While Lou was rowing at Northeastern, he also co-oped as an Associate Software Engineer and IT Administrator at Ubicare, as a Software Developer Intern at EMC, and as an IT Desktop Support Intern at Picis. He says that his last co op at Ubicare was especially interesting because the small size of the team made him a critical member of the Engineering team and he learned how to build websites there. His co op advisor worked with him to find the best jobs that fit his experience level, and by his last co op he knew he wanted to work with Software Engineering.
“The rowing team was amazing, and that paired with computer science it teaches you persistence in the face of odds. It’s typical [to race] against Olympians, and you still have to race. You have to go at it as if you’re going to win.”
Using what both Lou and Brad learned from rowing and education, the two along with cofounders and brothers Adam Nestler of the University of Wisconsin and Craig Nestler of Syracuse built Skedaddle up in two offices located in Boston and New York City. It was recently announced that the company has raised $2.1 million dollars.
The idea behind Skedaddle, Lou says, comes from a market need for affordable and convenient transportation to locations outside of the city. Cofounder Adam Nestler, on his way to a ski trip with others outside the city, realized that it would have been much easier if all of the travelers could have conveniently and cheaply traveled together to the same place. With that in mind, the team had the idea to start working with bus companies to find the most affordable and effective deals for travelers heading to the same event.
“We try to help [the bus companies] automate their business,” Lou says. “We’re bringing them business and trying to help them. We’re trying to find the best deals and most reliable companies.”
The app is curated based on the user’s current location, and pubic routes are filtered based on event preferences indicated by the user, Lou says. There is an exploring option on the app that shows popular events outside the city, and users can create their own routes to see the pricing estimates if they have their own event in mind. For instance, if someone is going to wedding and has a group of 20 or more interested in traveling together, the user can get a free ride by creating the route, and can see pricing estimates. If it’s a public route to a concert or sporting event, the first ten people will get a discount on the ride.
“There’s a soccer fan group that started using us very early on and were so excited to travel together,” Lou says. “They didn’t have to worry about parking. There were hundreds of people moving, two to four buses worth. It’s been really cool to see that.”
At Skedaddle, Lou works with the backend team to run the IOS and Android apps as well as the website. He runs all of the engineering components of the company, and is less involved in the coding portion as other employees.

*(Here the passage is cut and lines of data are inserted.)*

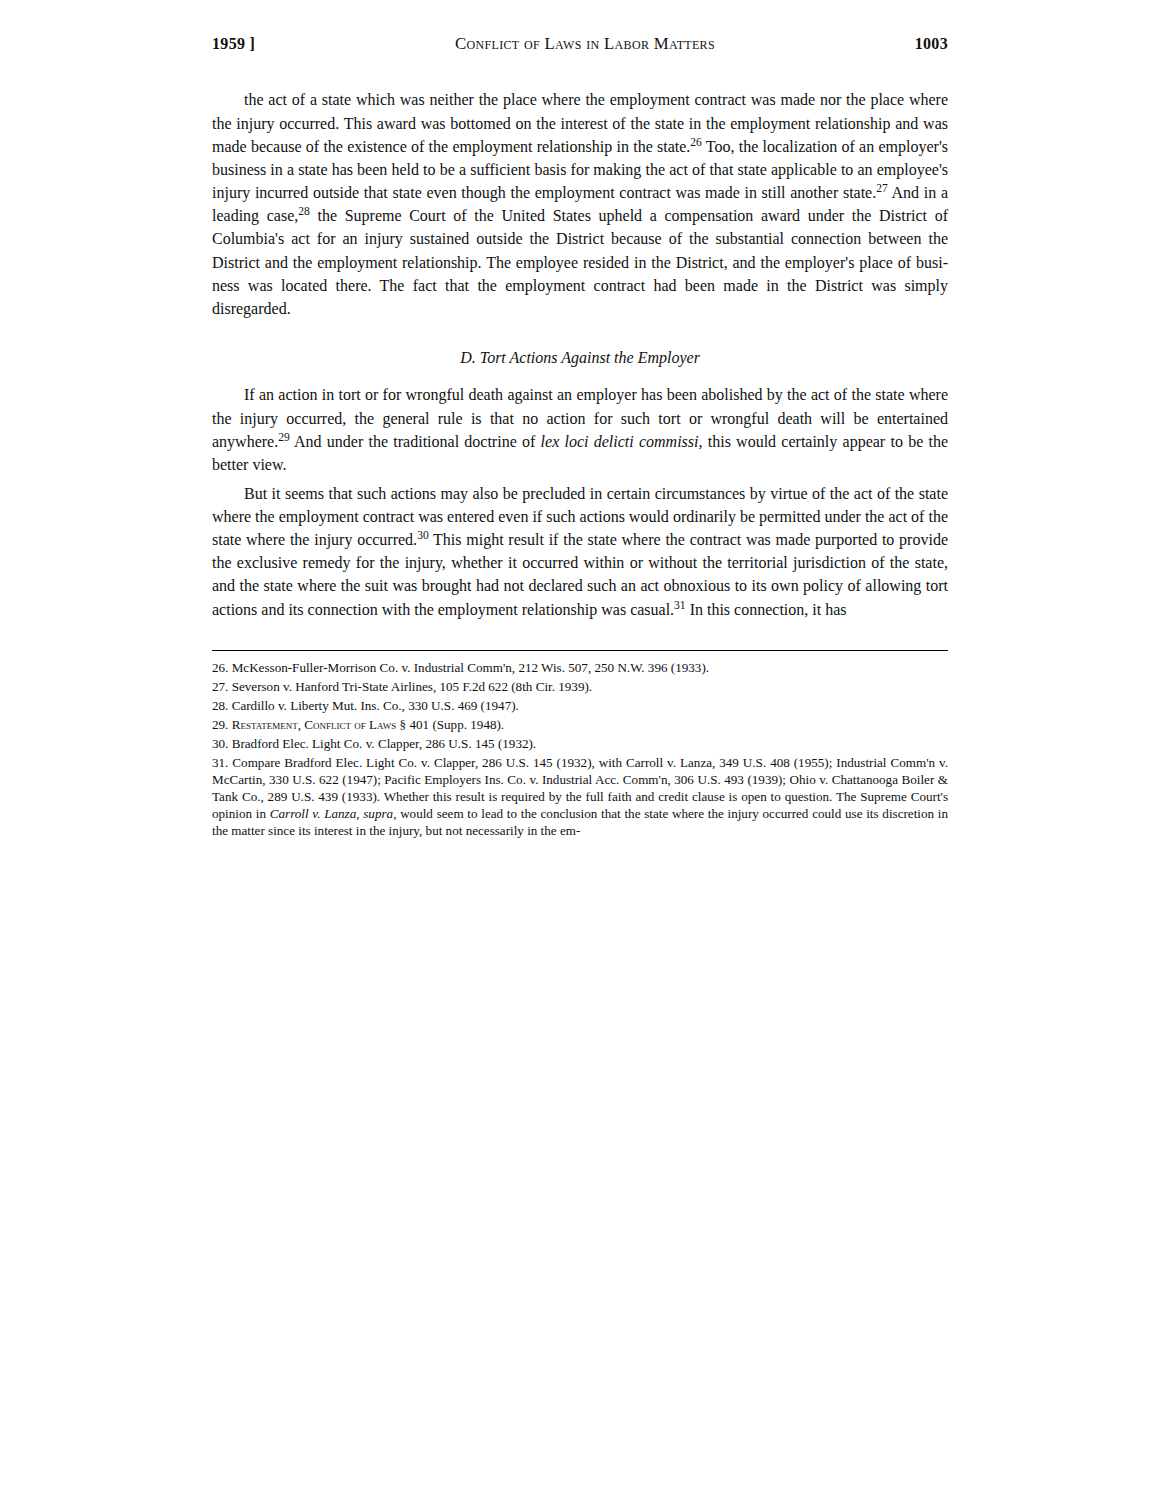1959 ] Conflict of Laws in Labor Matters 1003
the act of a state which was neither the place where the employment contract was made nor the place where the injury occurred. This award was bottomed on the interest of the state in the employment relationship and was made because of the existence of the employment relationship in the state.26 Too, the localization of an employer's business in a state has been held to be a sufficient basis for making the act of that state applicable to an employee's injury incurred outside that state even though the employment contract was made in still another state.27 And in a leading case,28 the Supreme Court of the United States upheld a compensation award under the District of Columbia's act for an injury sustained outside the District because of the substantial connection between the District and the employment relationship. The employee resided in the District, and the employer's place of business was located there. The fact that the employment contract had been made in the District was simply disregarded.
D. Tort Actions Against the Employer
If an action in tort or for wrongful death against an employer has been abolished by the act of the state where the injury occurred, the general rule is that no action for such tort or wrongful death will be entertained anywhere.29 And under the traditional doctrine of lex loci delicti commissi, this would certainly appear to be the better view.
But it seems that such actions may also be precluded in certain circumstances by virtue of the act of the state where the employment contract was entered even if such actions would ordinarily be permitted under the act of the state where the injury occurred.30 This might result if the state where the contract was made purported to provide the exclusive remedy for the injury, whether it occurred within or without the territorial jurisdiction of the state, and the state where the suit was brought had not declared such an act obnoxious to its own policy of allowing tort actions and its connection with the employment relationship was casual.31 In this connection, it has
McKesson-Fuller-Morrison Co. v. Industrial Comm'n, 212 Wis. 507, 250 N.W. 396 (1933).
Severson v. Hanford Tri-State Airlines, 105 F.2d 622 (8th Cir. 1939).
Cardillo v. Liberty Mut. Ins. Co., 330 U.S. 469 (1947).
Restatement, Conflict of Laws § 401 (Supp. 1948).
Bradford Elec. Light Co. v. Clapper, 286 U.S. 145 (1932).
Compare Bradford Elec. Light Co. v. Clapper, 286 U.S. 145 (1932), with Carroll v. Lanza, 349 U.S. 408 (1955); Industrial Comm'n v. McCartin, 330 U.S. 622 (1947); Pacific Employers Ins. Co. v. Industrial Acc. Comm'n, 306 U.S. 493 (1939); Ohio v. Chattanooga Boiler & Tank Co., 289 U.S. 439 (1933). Whether this result is required by the full faith and credit clause is open to question. The Supreme Court's opinion in Carroll v. Lanza, supra, would seem to lead to the conclusion that the state where the injury occurred could use its discretion in the matter since its interest in the injury, but not necessarily in the em-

“We make sure that there is a balance between building features for the immediate future, and prepping to scale longer term in order to handle ten times or more traffic,” Lou says. “We’re preparing for the future.”
Moving forward, the team at Skedaddle is working to continue spreading the word across the country. They have an Ambassador program which encourages anyone to sign up and help get other people to create their own routes. They are not currently hiring for co-op positions, but are open to the idea. The company will start partnering with events, venues, organizations, and sporting teams, and Lou says that Skedaddle take a burden off of their shoulders. Traffic and parking at venues can be tough, and if professional drivers could drop off and go somewhere to wait, it would make the process a lot smoother for everyone involved.
“It was a cool idea to possibly run my own company, and what sold me was how serious [the other cofounders] were, how committed they were. They were extremely on board with the vision. I was really impressed by that.”